READ ALSO: Derivation-based model for VAT not against the North – Expert
“These reforms are critical to improving the lives of Nigerians and were not put forward by President Tinubu to undermine any part of the country.
“There is no better time than now for the National Assembly to give due consideration to these bills that will overhaul our tax systems and create the revenue all the tiers of government require to fund the development our country and people urgently need.
“These reforms emerged after an extensive review of existing tax laws. The National Assembly is considering four executive bills designed to transform and modernise Nigeria’s tax landscape.
“First is the Nigeria Tax Bill, which aims to eliminate unintended multiple taxation and make Nigeria’s economy more competitive by simplifying tax obligations for businesses and individuals nationwide.
“Second, the Nigeria Tax Administration Bill (NTAB) proposes new rules governing the administration of all taxes in the country. Its objective is to harmonise tax administrative processes across federal, state and local jurisdictions for ease of compliance for taxpayers in all parts of the country.
“Third, the Nigeria Revenue Service (Establishment) Bill seeks to rename the Federal Inland Revenue Service (FIRS) as the Nigeria Revenue Service (NRS) to better reflect the mandate of the Service as the revenue agency for the entire federation, not just the Federal Government.
“Fourth, the Joint Revenue Board Establishment Bill proposes the creation of a Joint Revenue Board to replace the Joint Tax Board, covering federal and all states’ tax authorities.
“The fourth bill also suggests establishing the Office of Tax Ombudsman under the Joint Revenue Board, which would serve as a complaint resolution body for taxpayers.

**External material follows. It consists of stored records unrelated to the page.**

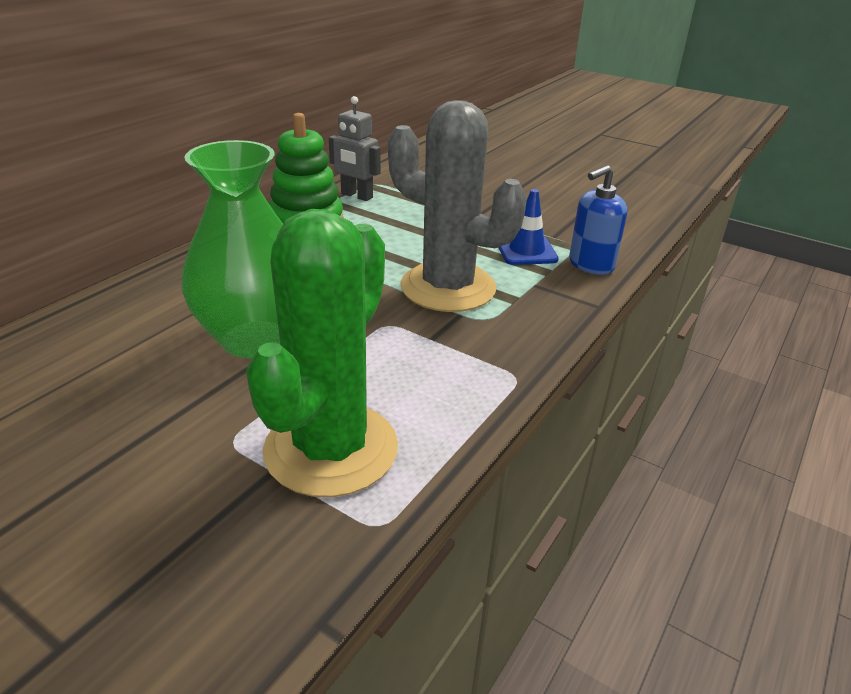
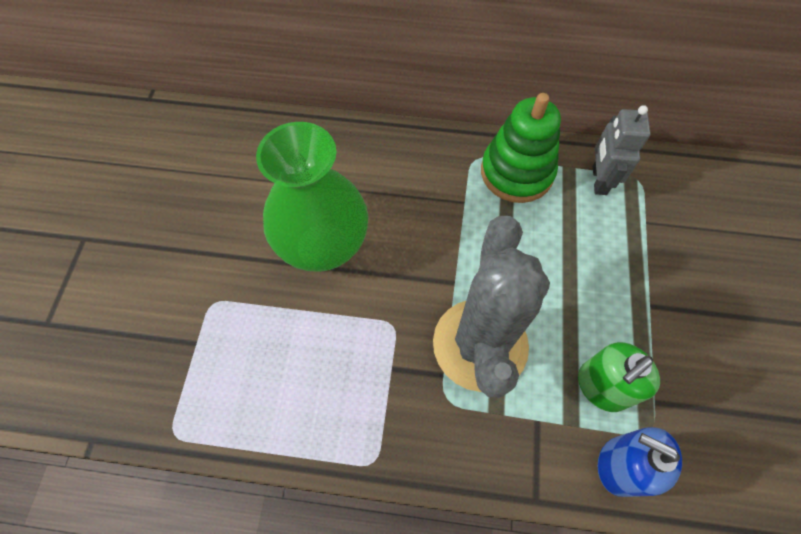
camera: 65 degrees right, 30 degrees up
green cactus [246,209,398,497] -> none
blue traffic cone [498,189,559,265] -> green soap dispenser [578,342,660,412]

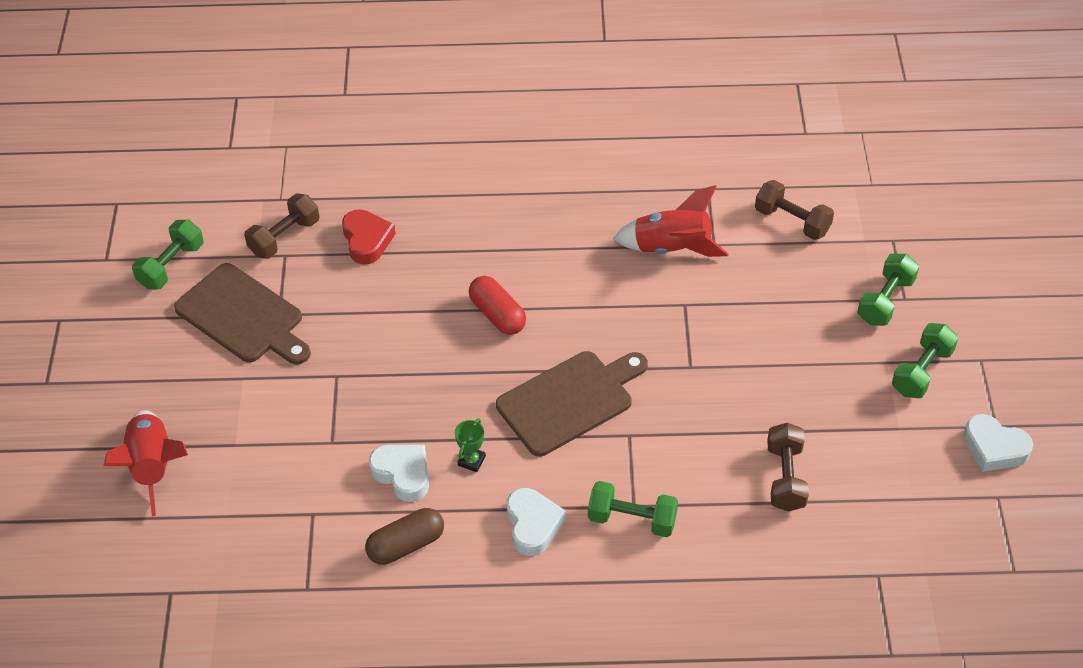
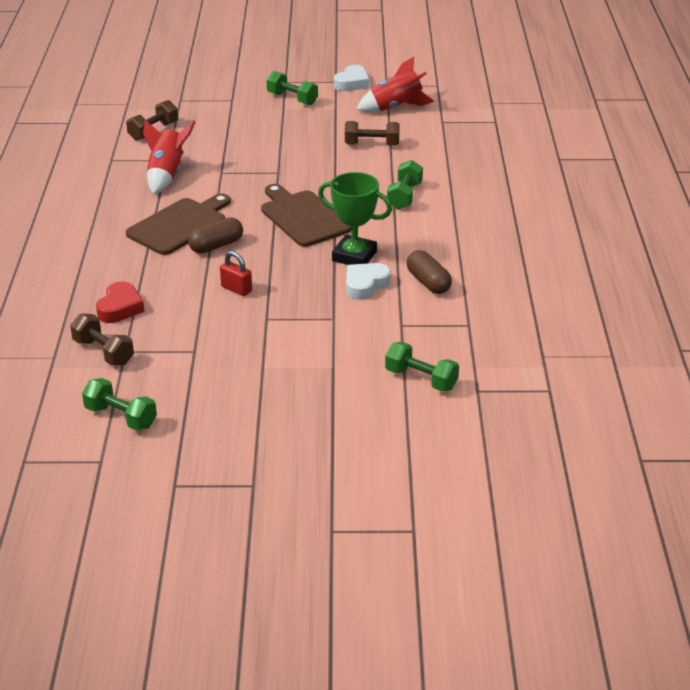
camera: 90 degrees left, 15 degrees down
red rocket [104,410,188,516] -> red rocket moved to [356,56,435,112]
brown cutting board [174,263,311,364] -> brown cutting board moved to [126,193,231,255]
red heart [342,209,396,264] -> red heart turned 120 degrees clockwise [96,281,145,323]
green trophy [455,418,486,472] -> green trophy [318,172,392,265], size x2.17
red capsule [469,276,526,335] -> brown capsule [188,217,243,253]
white heart [507,488,566,556] -> none
green dumbbell [857,254,919,326] -> green dumbbell moved to [385,342,459,392]
none -> red padlock [220,251,252,296]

“It is instructive to note that these proposed laws will not increase the number of taxes currently in operation. Instead, they are designed to optimise and simplify existing tax frameworks.
“The tax rates or percentages will remain the same under these reforms, as they focus on ensuring a more equitable distribution of tax obligations without adding to the burden on Nigerians.
“The reforms will not lead to job losses. On the contrary, they are structured to stimulate new avenues for job creation by supporting a dynamic, growth-oriented economy.
“Importantly, these laws will not absorb or eliminate the duties of any existing department, agency, or ministry. Instead, they aim to harmonise revenue collection and administration across the federation to ensure efficiency and cooperation.
“At the moment, tax administration lacks coordination among federal, state, and local tax authorities, often resulting in overlapping responsibilities, confusion, and inefficiency. Without reform, this inefficiency will persist.”